Racionais MC’s é um grupo de rap brasileiro que foi fundado em 1988, composto
por Mano Brown, Edi Rock e Ice Blue, além do DJ KL Jay. A década de 1980, na leitura
de Luiz Claudio Barcelos, foi um período que ainda esteve na onda do movimento “black
soul”, que tomou forma principalmente a partir dos anos 1970.
O “black soul” foi um movimento de caráter principalmente cultural, que visava
garantir formas de lazer à população negra periférica da cidade de São Paulo naquele
período. Esse movimento foi lido como um movimento que conseguiu aglutinar um
grande contingente de pessoas, mas que, não obteve igual importância no campo político.
Ou seja, na década de 1970, em São Paulo, o movimento negro já se movimentava
culturalmente, mas ainda não tinha o que era necessário para instrumentalizar esse
movimento politicamente. (BARCELOS, 1996, p. 12)
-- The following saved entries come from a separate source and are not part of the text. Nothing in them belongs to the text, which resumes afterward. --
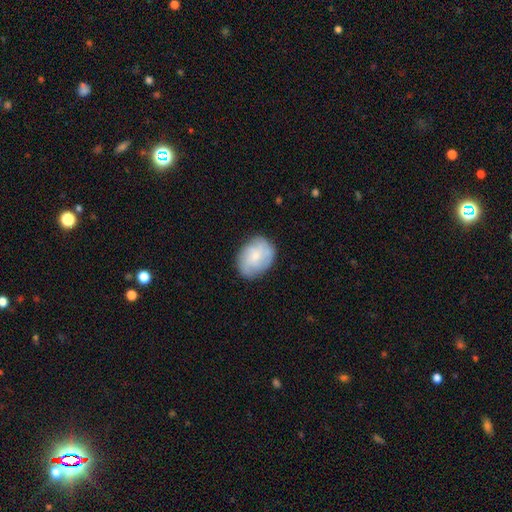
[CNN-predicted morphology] smooth-or-featured: smooth: 60% | featured or disk: 33% | star or artifact: 7%
  how-rounded: in between: 67% | round: 32% | cigar-shaped: 1%
  merging: none: 77% | minor disturbance: 17% | major disturbance: 4% | merger: 1%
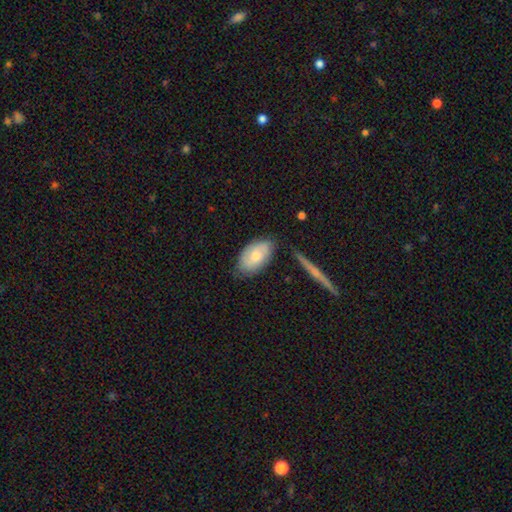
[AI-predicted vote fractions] Smooth or featured? Predicted: smooth (p=0.60). How rounded? Predicted: in between (p=0.91). Merging? Predicted: none (p=0.70).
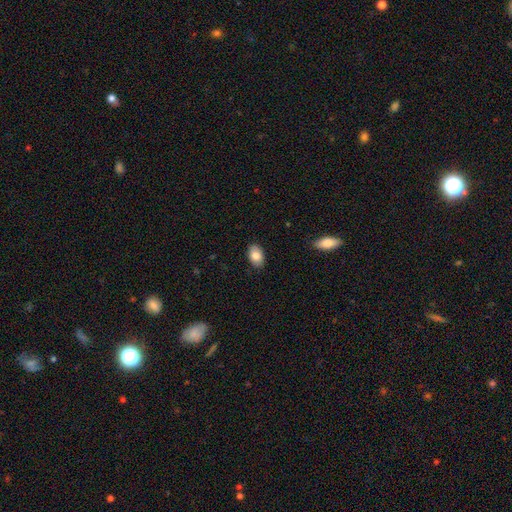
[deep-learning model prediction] A smooth galaxy with no disk features (83%) that is in between round and cigar-shaped (90%). Merging: none (87%).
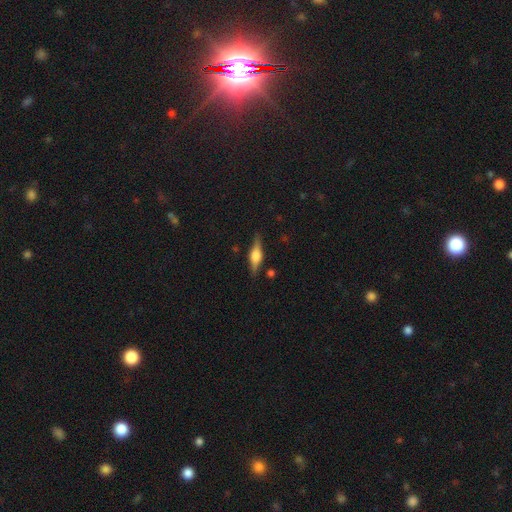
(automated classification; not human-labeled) Morphology: type=featured or disk (69%); edge-on=yes (97%); edge-on bulge=rounded (84%); merging=none (85%).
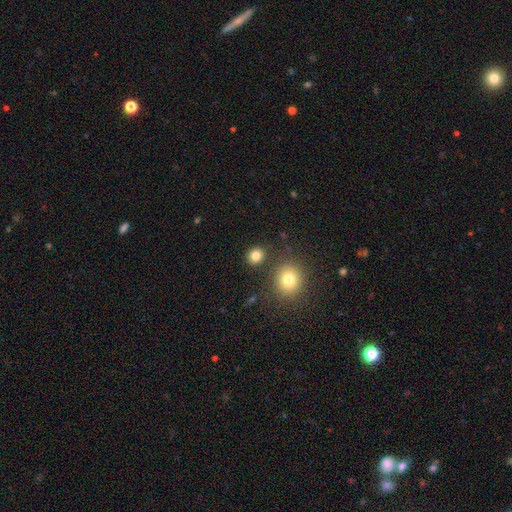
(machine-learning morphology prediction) This is clearly a smooth galaxy (81%). How rounded: likely round (73%). Merging: clearly none (84%).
Em contrapartida, nessa mesma década de 1970, mais precisamente em 1978, o
Movimento Negro Unificado fora criado, esse movimento, lido por Barcelos como o
“mais nítido projeto de político de mobilização racial contemporânea” (BARCELOS,
1996, p. 13). Essa organização, antes de vir a ser o MNU, era denominada como
Movimento Único Contra a Discriminação Racial. A troca de nome foi um marco no que
diz respeito ao quê se propunha o movimento. A adoção do caráter racial, entendido na
adição do “negro” e a ruptura com os demais movimentos de esquerda, que
necessariamente não tinham como pauta a questão racial, significou também uma menor
participação de diversos outros atores políticos nesse movimento.
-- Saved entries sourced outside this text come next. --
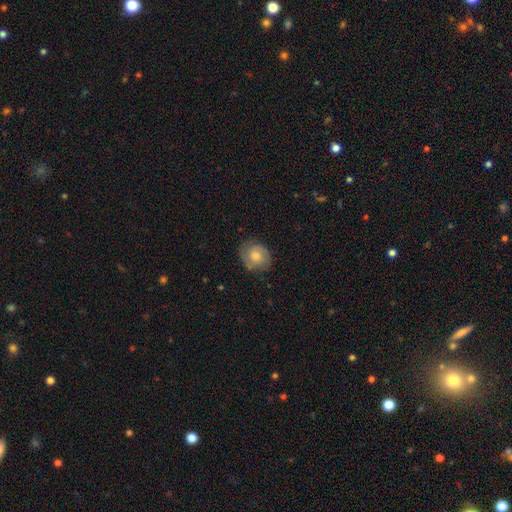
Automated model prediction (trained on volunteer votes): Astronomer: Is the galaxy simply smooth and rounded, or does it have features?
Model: featured or disk — 49% (runner-up: smooth, 42%).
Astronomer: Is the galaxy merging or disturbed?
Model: none — 77%.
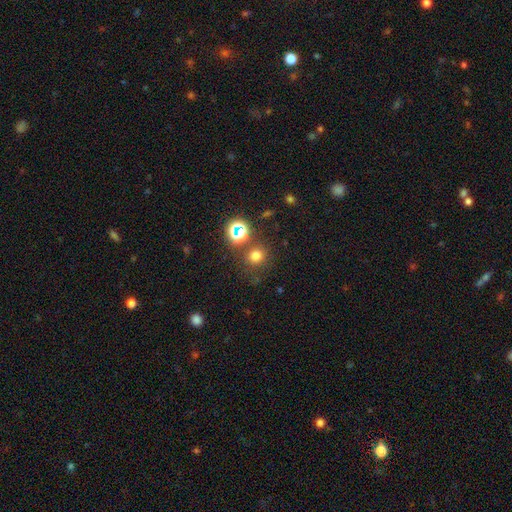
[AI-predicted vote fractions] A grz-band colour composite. It shows a smooth galaxy with no disk features (70%) that is round (87%). Merging: none (77%).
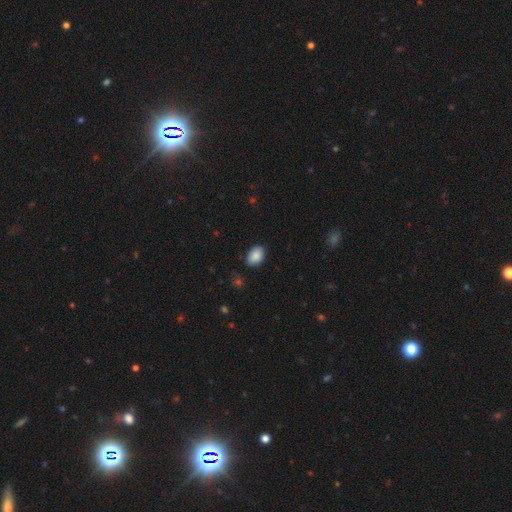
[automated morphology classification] smooth_or_featured: smooth (p=0.87) [alt: star or artifact p=0.08]
how_rounded: in between (p=0.84) [alt: round p=0.15]
merging: none (p=0.83) [alt: minor disturbance p=0.13]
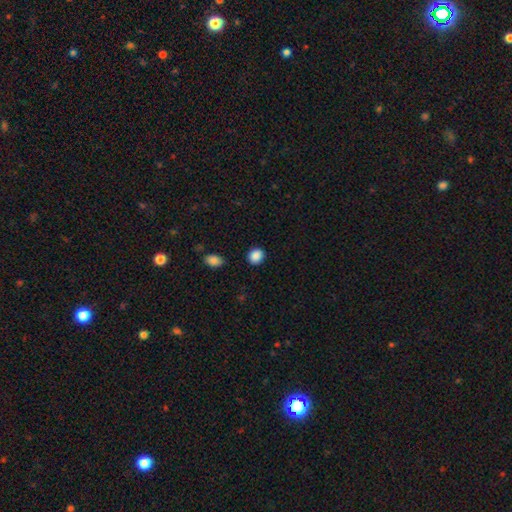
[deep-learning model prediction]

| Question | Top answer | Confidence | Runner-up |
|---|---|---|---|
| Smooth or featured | smooth | 88% | star or artifact (9%) |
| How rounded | round | 77% | in between (22%) |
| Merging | none | 89% | minor disturbance (7%) |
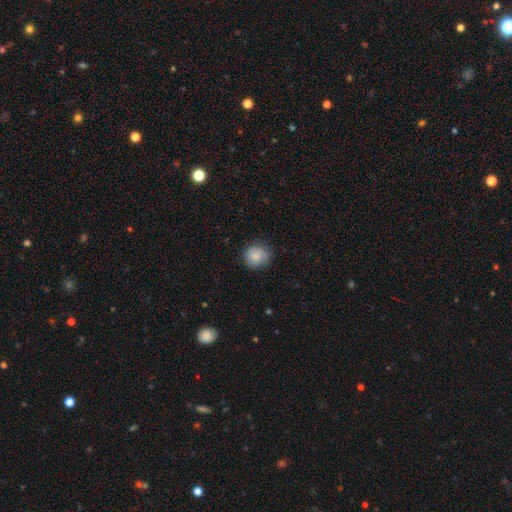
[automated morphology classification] smooth 82%, featured or disk 11%, star or artifact 8%. Down the decision tree: how rounded — round (88%); merging — none (75%).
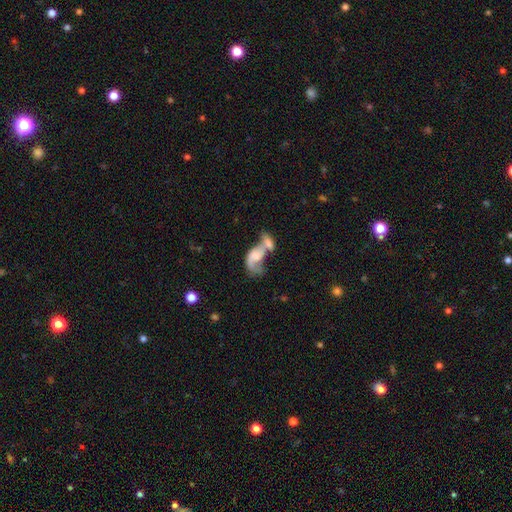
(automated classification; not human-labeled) Overall: featured or disk (58%; smooth 34%). Edge-on disk: no (96%). Bar: no (66%; weak 27%). Spiral arms: yes (74%). Bulge size: moderate (30%; none 27%). Merging: merger (68%).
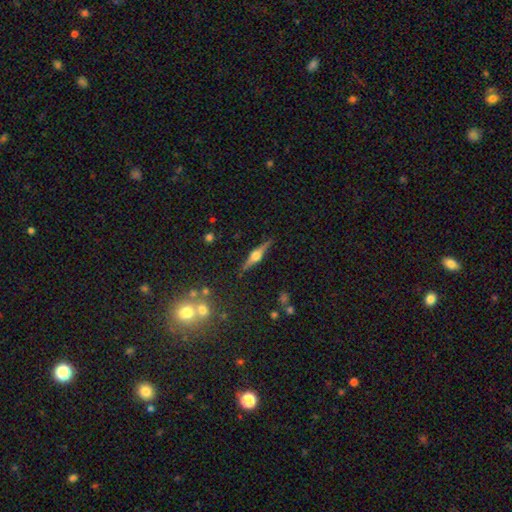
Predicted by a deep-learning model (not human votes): smooth-or-featured: featured or disk: 75% | smooth: 18% | star or artifact: 7%
  disk-edge-on: yes: 97% | no: 3%
    edge-on-bulge: rounded: 93% | boxy: 5% | none: 2%
  merging: none: 88% | minor disturbance: 8% | major disturbance: 2% | merger: 2%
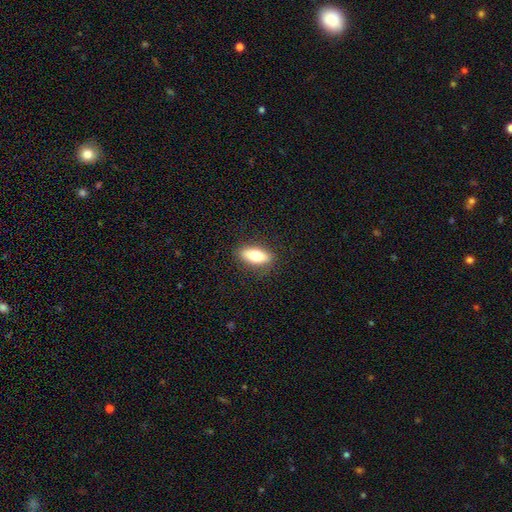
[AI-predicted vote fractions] A smooth galaxy with no disk features (70%) that is in between round and cigar-shaped (72%).

Vote fractions:
- Smooth or featured? smooth: 70% / featured or disk: 23% / star or artifact: 7%
- How rounded? in between: 72% / cigar-shaped: 24% / round: 4%
- Merging? none: 87% / minor disturbance: 9% / major disturbance: 3% / merger: 1%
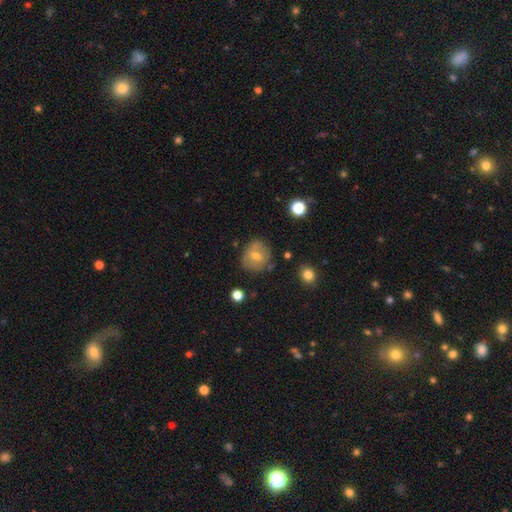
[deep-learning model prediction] Smooth or featured? Predicted: smooth (p=0.53). How rounded? Predicted: round (p=0.75). Merging? Predicted: none (p=0.72).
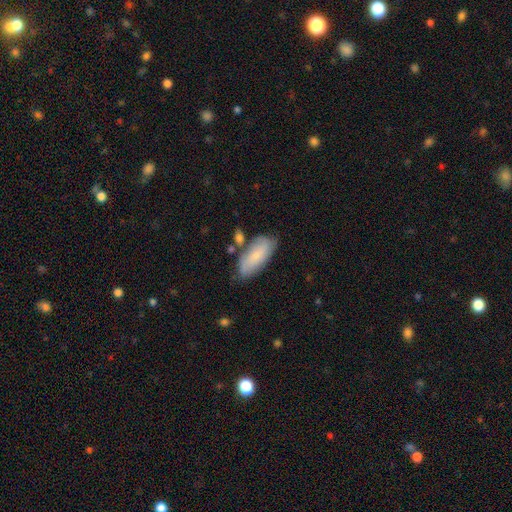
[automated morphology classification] Smooth or featured? smooth (69%)
How rounded? in between (84%)
Merging? none (68%)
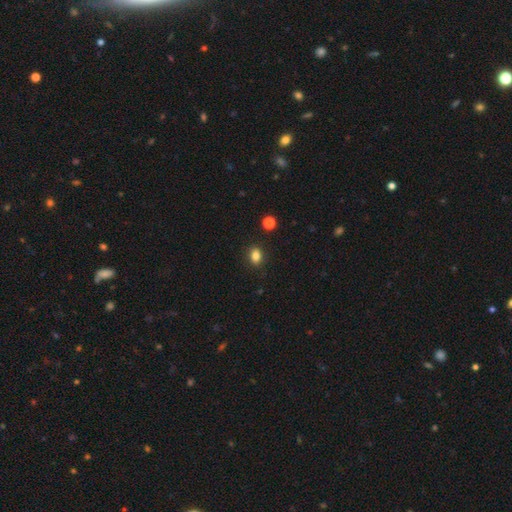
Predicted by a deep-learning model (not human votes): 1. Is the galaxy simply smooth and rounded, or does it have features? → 84% smooth, 11% star or artifact, 5% featured or disk.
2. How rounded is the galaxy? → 71% in between, 27% round, 2% cigar-shaped.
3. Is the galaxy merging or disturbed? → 88% none, 8% minor disturbance, 2% major disturbance, 2% merger.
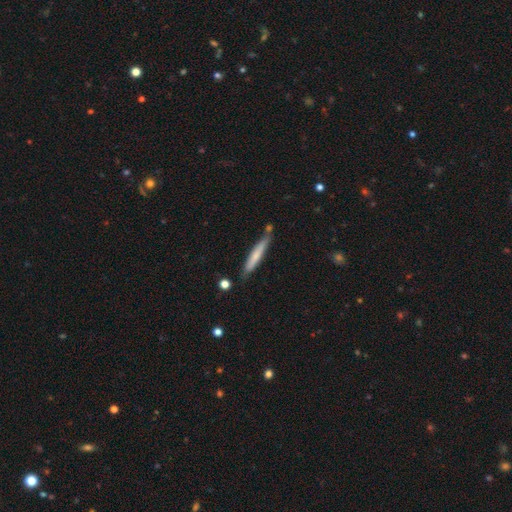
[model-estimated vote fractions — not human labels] Smooth or featured: smooth — 62% (featured or disk — 32%)
How rounded: cigar-shaped — 94% (in between — 4%)
Merging: none — 75% (minor disturbance — 16%)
Dois aspectos são fundamentais quando falamos no Movimento Negro Unificado:
primeiro, o MNU foi um movimento que entendeu as condições primarias que
perpassavam por seus quadros, todos eram negros e quase todos eram pobres. Ou seja, o
MNU fez a integração entre raça e classe; segundo, o MNU assim como diz o seu nome,
tentou fazer a junção de todos os movimentos negros do período, fossem eles de caráter
cultural, político, étnico ou o que quer que fosse. (BARCELOS, 1998, pp. 198-199)
Sales Augusto dos Santos (2008) coloca que até a década de 1990, os movimentos
negros clássicos, onde o MNU se encontrava, necessitavam de certa metodologia para o
combate ao racismo. O papel do movimento negro clássico foi esse, disseminar a
consciência, principalmente nas periferias dos grandes centros urbanos, que as relações
entre pretos e brancos são extremamente desiguais.
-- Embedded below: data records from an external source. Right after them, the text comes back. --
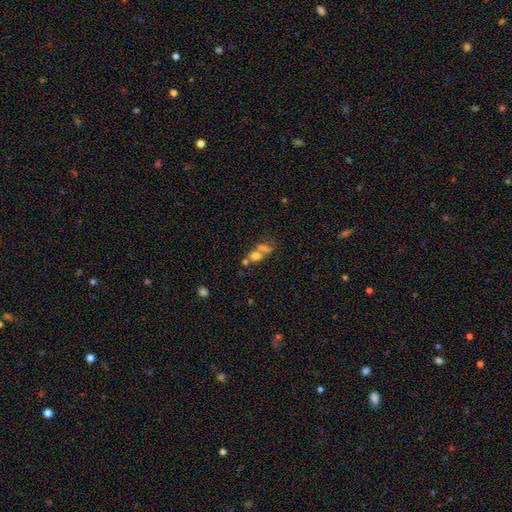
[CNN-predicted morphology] Smooth or featured? smooth (64%)
How rounded? in between (53%)
Merging? merger (52%)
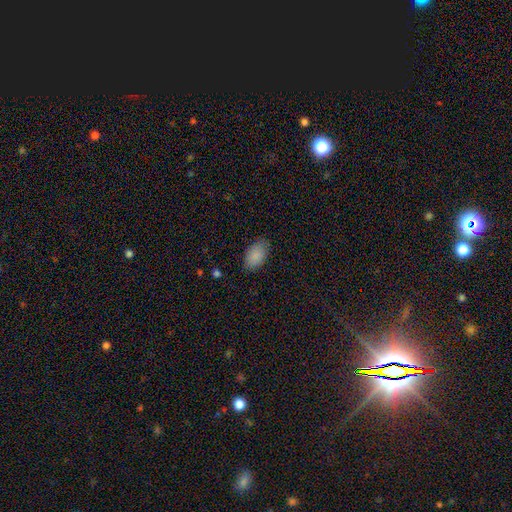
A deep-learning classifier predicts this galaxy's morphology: A smooth galaxy with no disk features (88%) that is in between round and cigar-shaped (92%). Merging: none (81%).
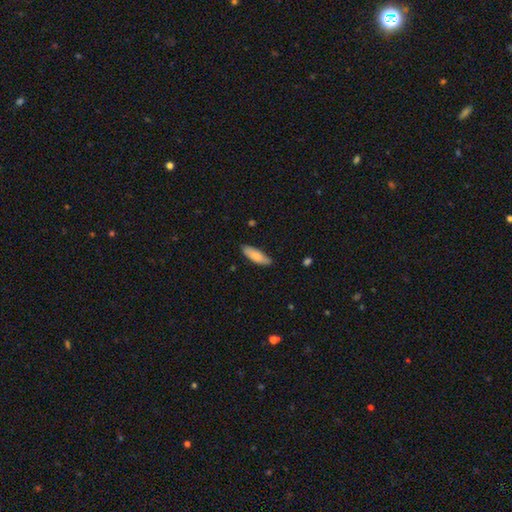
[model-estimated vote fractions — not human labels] A smooth galaxy with no disk features (82%) that is in between round and cigar-shaped (54%).

Vote fractions:
- Smooth or featured? smooth: 82% / featured or disk: 13% / star or artifact: 5%
- How rounded? in between: 54% / cigar-shaped: 45% / round: 2%
- Merging? none: 77% / minor disturbance: 19% / major disturbance: 3% / merger: 1%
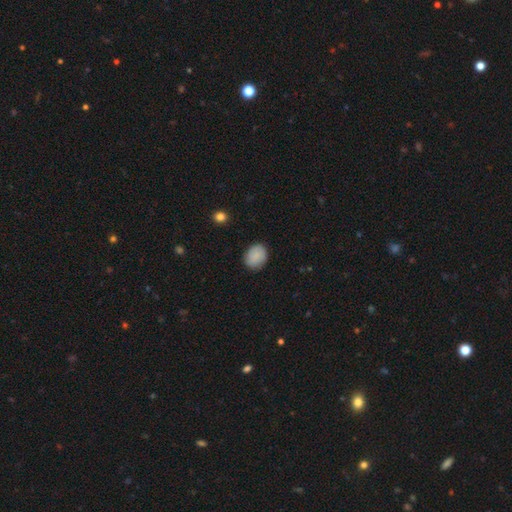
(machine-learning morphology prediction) Smooth or featured: smooth — 88% (star or artifact — 7%)
How rounded: in between — 52% (round — 47%)
Merging: none — 85% (minor disturbance — 11%)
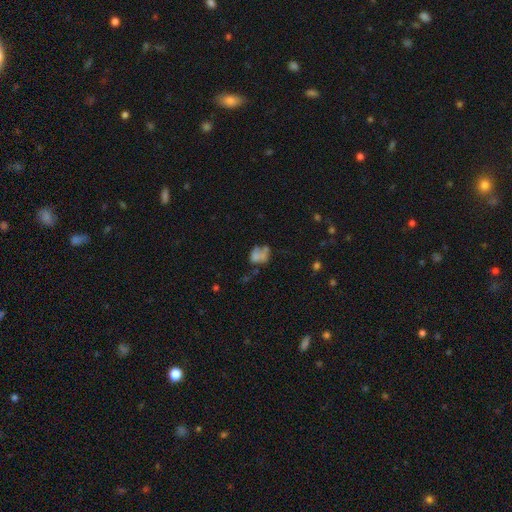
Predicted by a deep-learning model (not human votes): Q: Smooth or featured?
A: smooth (56%); runner-up: featured or disk (28%)
Q: How rounded?
A: in between (66%); runner-up: round (33%)
Q: Merging?
A: none (30%); runner-up: major disturbance (27%)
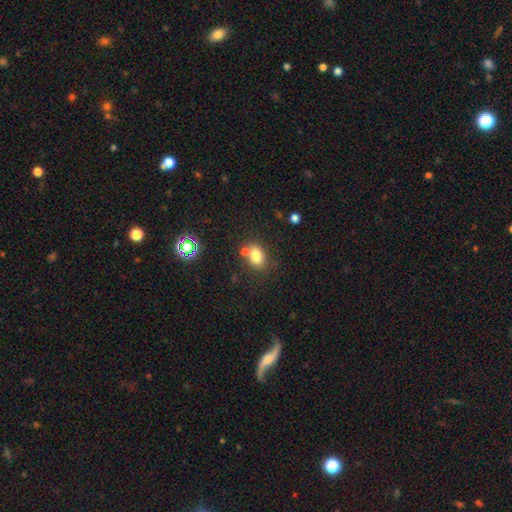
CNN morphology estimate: A smooth galaxy with no disk features (77%) that is in between round and cigar-shaped (65%).

Vote fractions:
- Smooth or featured? smooth: 77% / star or artifact: 12% / featured or disk: 10%
- How rounded? in between: 65% / round: 34% / cigar-shaped: 1%
- Merging? none: 59% / merger: 21% / minor disturbance: 15% / major disturbance: 5%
O trabalho que Santos coloca é que, a partir dessa movimentação inicial do
movimento negro na década de 1990 de construção da consciência, as formas de
resistência à discriminação racial por parte do movimento negro tiveram de ser
repensadas, pois essa resistência não encontrou êxito em transformar suas reivindicações
e denúncias em políticas publicas efetivas de combate à descriminação.
Se a admissão de que o sistema é racista não foi posta em pauta, podemos imaginar
como se seguiu o debate sobre as formas de combate ao racismo pelas instituições. Diante
dessa realidade, os Racionais MC’s chutam a porta das instituições e da sociedade, com
suas letras e postura dizendo “o sistema é racista, e eu vou denunciar!” a letra da música
Capitulo 4 Versículo 3 traduz um pouco dessa revolta:
REFERÊNCIAS
BARCELOS, Luiz Cláudio. Mobilização racial no Brasil: uma revisão crítica. Afro-Ásia.
N. 17. 1996. pp. 187-210.
MELO, Tarso de. Sobrevivendo no inferno: ainda e sempre. Cult, Nº 241, dez. 2018.
RACIONAIS MC’S. Sobrevivendo no Inferno. Cosa Nostra Fonográfica, 1997.
SANTOS, Sales Augusto dos. Os rappers e o ‘rap consciência’: novos agentes e
instrumentos na luta anti-racismo no Brasil na década de 1990. Sociedade e Cultura, v.
11, n. 2, jul/dez. 2008. Pp. 169-182.
Jornal Le Monde Diplomatique Brasil. Entrevista: Mano Brown – vídeo, música e texto.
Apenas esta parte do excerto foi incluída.